### Supplied information
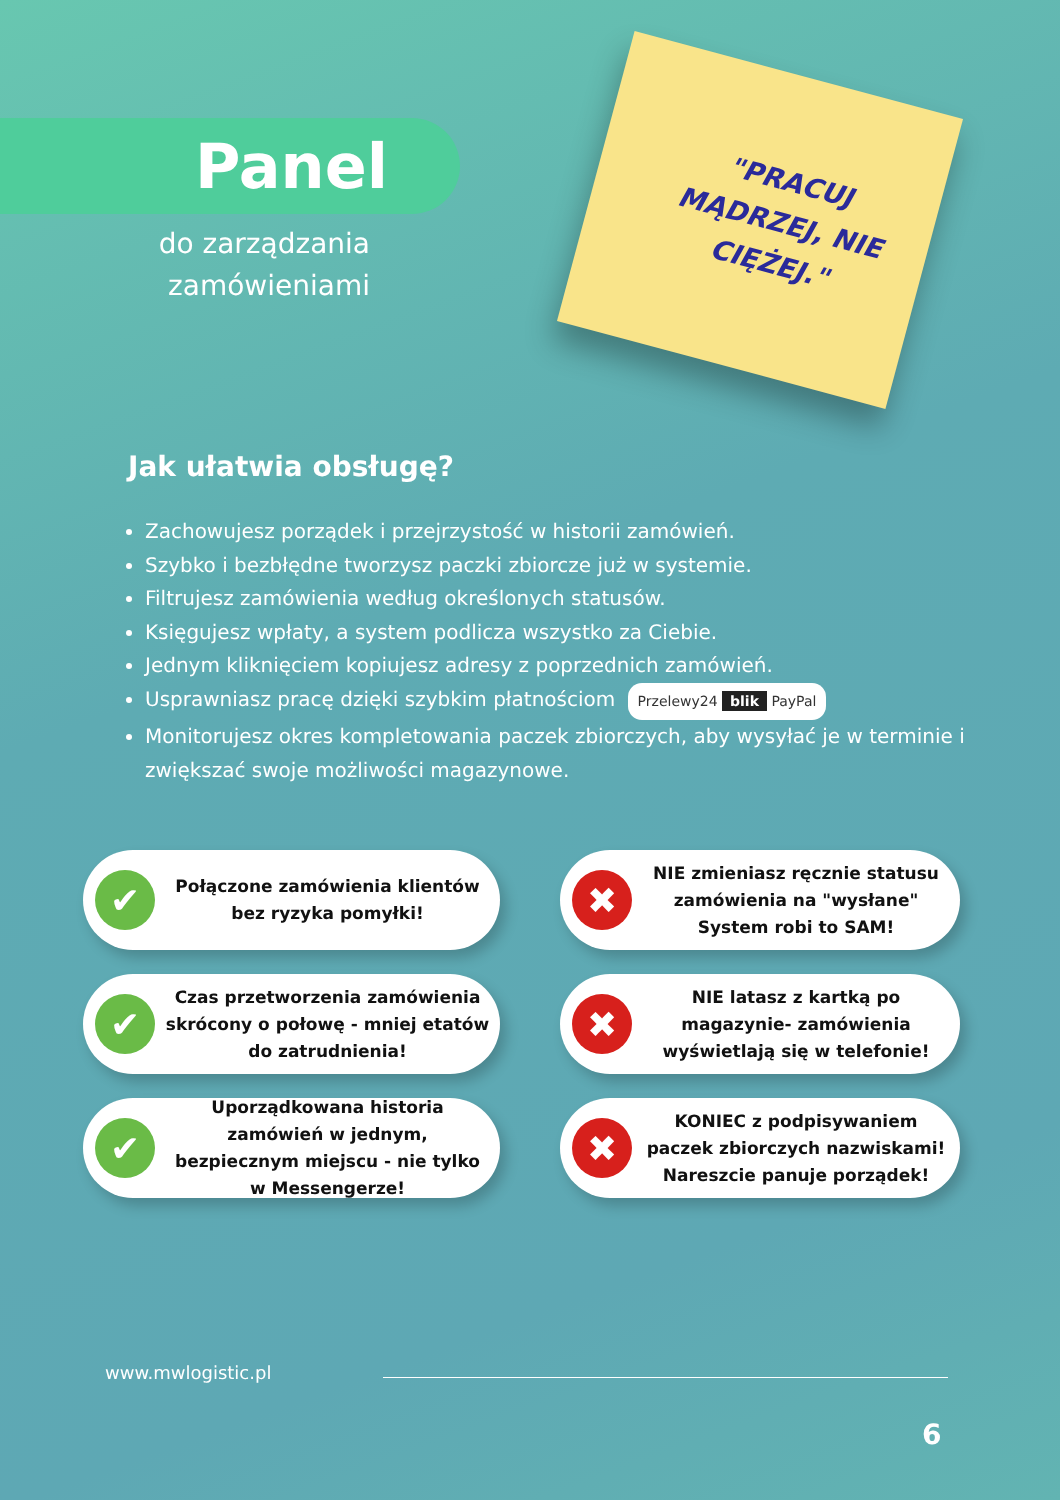Panel
do zarządzania zamówieniami
"PRACUJ MĄDRZEJ, NIE CIĘŻEJ."
Jak ułatwia obsługę?
Zachowujesz porządek i przejrzystość w historii zamówień.
Szybko i bezbłędne tworzysz paczki zbiorcze już w systemie.
Filtrujesz zamówienia według określonych statusów.
Księgujesz wpłaty, a system podlicza wszystko za Ciebie.
Jednym kliknięciem kopiujesz adresy z poprzednich zamówień.
Usprawniasz pracę dzięki szybkim płatnościom Przelewy24 blik PayPal
Monitorujesz okres kompletowania paczek zbiorczych, aby wysyłać je w terminie i zwiększać swoje możliwości magazynowe.
✔
Połączone zamówienia klientów bez ryzyka pomyłki!
✖
NIE zmieniasz ręcznie statusu zamówienia na "wysłane" System robi to SAM!
✔
Czas przetworzenia zamówienia skrócony o połowę - mniej etatów do zatrudnienia!
✖
NIE latasz z kartką po magazynie- zamówienia wyświetlają się w telefonie!
✔
Uporządkowana historia zamówień w jednym, bezpiecznym miejscu - nie tylko w Messengerze!
✖
KONIEC z podpisywaniem paczek zbiorczych nazwiskami! Nareszcie panuje porządek!
www.mwlogistic.pl
6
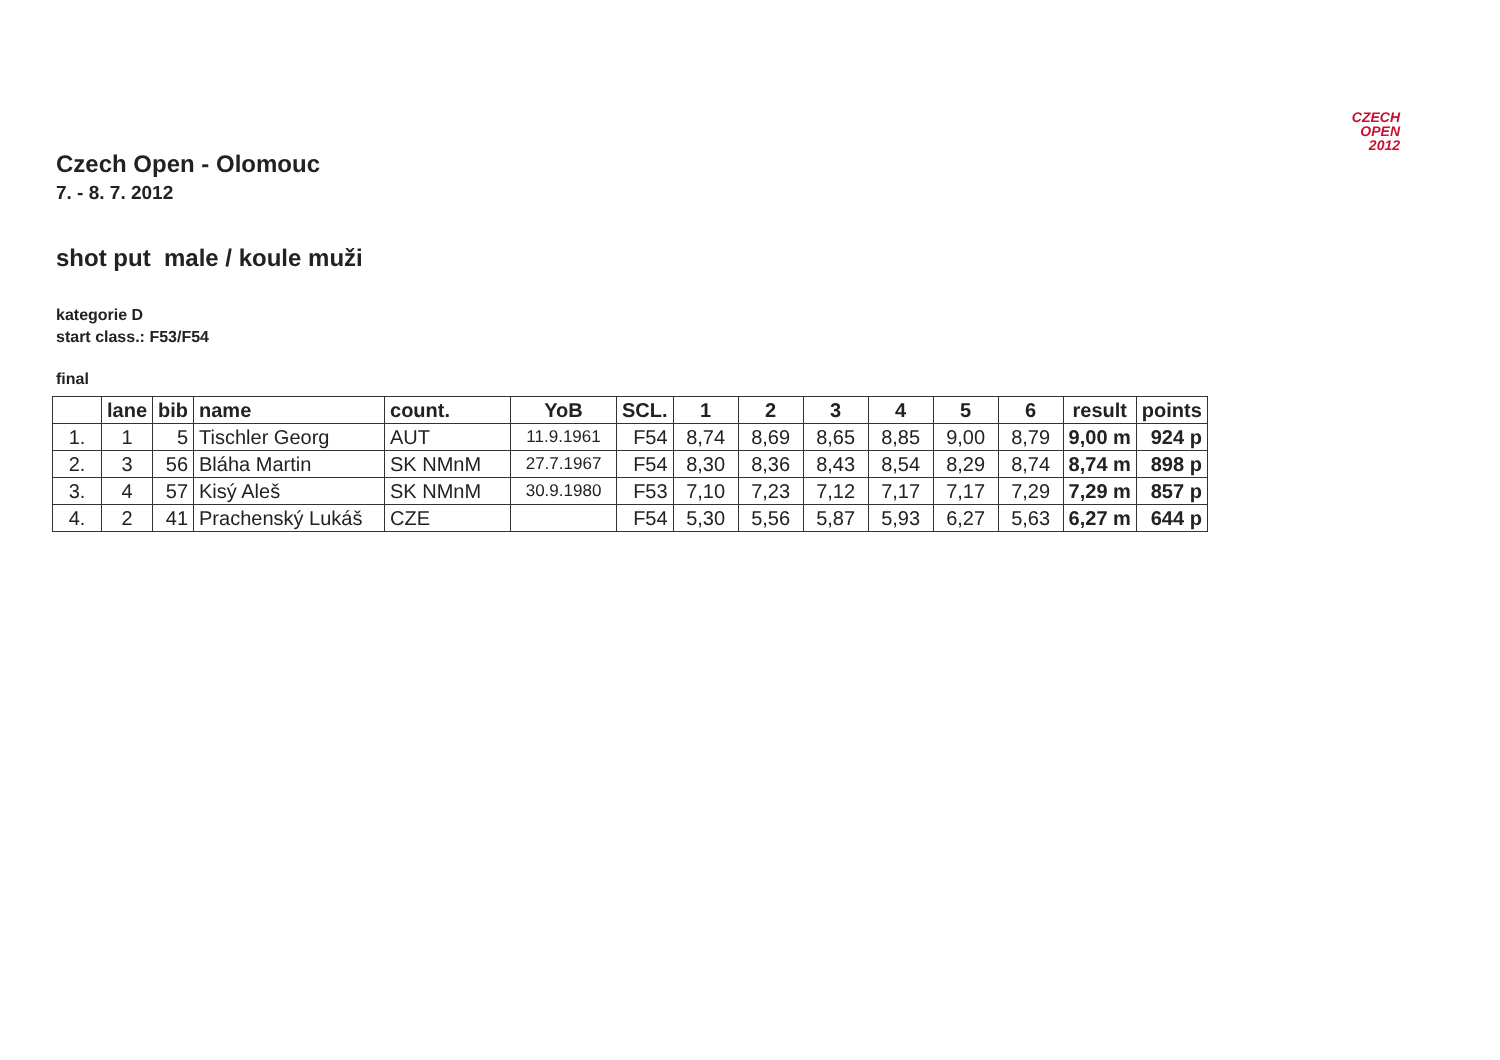CZECH
OPEN
2012
Czech Open - Olomouc
7. - 8. 7. 2012
shot put male / koule muži
kategorie D
start class.: F53/F54
final
| | lane | bib | name | count. | YoB | SCL. | 1 | 2 | 3 | 4 | 5 | 6 | result | points |
| --- | --- | --- | --- | --- | --- | --- | --- | --- | --- | --- | --- | --- | --- | --- |
| 1. | 1 | 5 | Tischler Georg | AUT | 11.9.1961 | F54 | 8,74 | 8,69 | 8,65 | 8,85 | 9,00 | 8,79 | 9,00 m | 924 p |
| 2. | 3 | 56 | Bláha Martin | SK NMnM | 27.7.1967 | F54 | 8,30 | 8,36 | 8,43 | 8,54 | 8,29 | 8,74 | 8,74 m | 898 p |
| 3. | 4 | 57 | Kisý Aleš | SK NMnM | 30.9.1980 | F53 | 7,10 | 7,23 | 7,12 | 7,17 | 7,17 | 7,29 | 7,29 m | 857 p |
| 4. | 2 | 41 | Prachenský Lukáš | CZE | | F54 | 5,30 | 5,56 | 5,87 | 5,93 | 6,27 | 5,63 | 6,27 m | 644 p |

### About this task
What is needed here is an exact transcription of every record above, with images excluded.

### Response below
Panel
do zarządzania zamówieniami
"PRACUJ MĄDRZEJ, NIE CIĘŻEJ."
Jak ułatwia obsługę?
Zachowujesz porządek i przejrzystość w historii zamówień.
Szybko i bezbłędne tworzysz paczki zbiorcze już w systemie.
Filtrujesz zamówienia według określonych statusów.
Księgujesz wpłaty, a system podlicza wszystko za Ciebie.
Jednym kliknięciem kopiujesz adresy z poprzednich zamówień.
Usprawniasz pracę dzięki szybkim płatnościom Przelewy24 blik PayPal
Monitorujesz okres kompletowania paczek zbiorczych, aby wysyłać je w terminie i zwiększać swoje możliwości magazynowe.
✔
Połączone zamówienia klientów bez ryzyka pomyłki!
✖
NIE zmieniasz ręcznie statusu zamówienia na "wysłane" System robi to SAM!
✔
Czas przetworzenia zamówienia skrócony o połowę - mniej etatów do zatrudnienia!
✖
NIE latasz z kartką po magazynie- zamówienia wyświetlają się w telefonie!
✔
Uporządkowana historia zamówień w jednym, bezpiecznym miejscu - nie tylko w Messengerze!
✖
KONIEC z podpisywaniem paczek zbiorczych nazwiskami! Nareszcie panuje porządek!
www.mwlogistic.pl
6
CZECH
OPEN
2012
Czech Open - Olomouc
7. - 8. 7. 2012
shot put male / koule muži
kategorie D
start class.: F53/F54
final
| | lane | bib | name | count. | YoB | SCL. | 1 | 2 | 3 | 4 | 5 | 6 | result | points |
| --- | --- | --- | --- | --- | --- | --- | --- | --- | --- | --- | --- | --- | --- | --- |
| 1. | 1 | 5 | Tischler Georg | AUT | 11.9.1961 | F54 | 8,74 | 8,69 | 8,65 | 8,85 | 9,00 | 8,79 | 9,00 m | 924 p |
| 2. | 3 | 56 | Bláha Martin | SK NMnM | 27.7.1967 | F54 | 8,30 | 8,36 | 8,43 | 8,54 | 8,29 | 8,74 | 8,74 m | 898 p |
| 3. | 4 | 57 | Kisý Aleš | SK NMnM | 30.9.1980 | F53 | 7,10 | 7,23 | 7,12 | 7,17 | 7,17 | 7,29 | 7,29 m | 857 p |
| 4. | 2 | 41 | Prachenský Lukáš | CZE | | F54 | 5,30 | 5,56 | 5,87 | 5,93 | 6,27 | 5,63 | 6,27 m | 644 p |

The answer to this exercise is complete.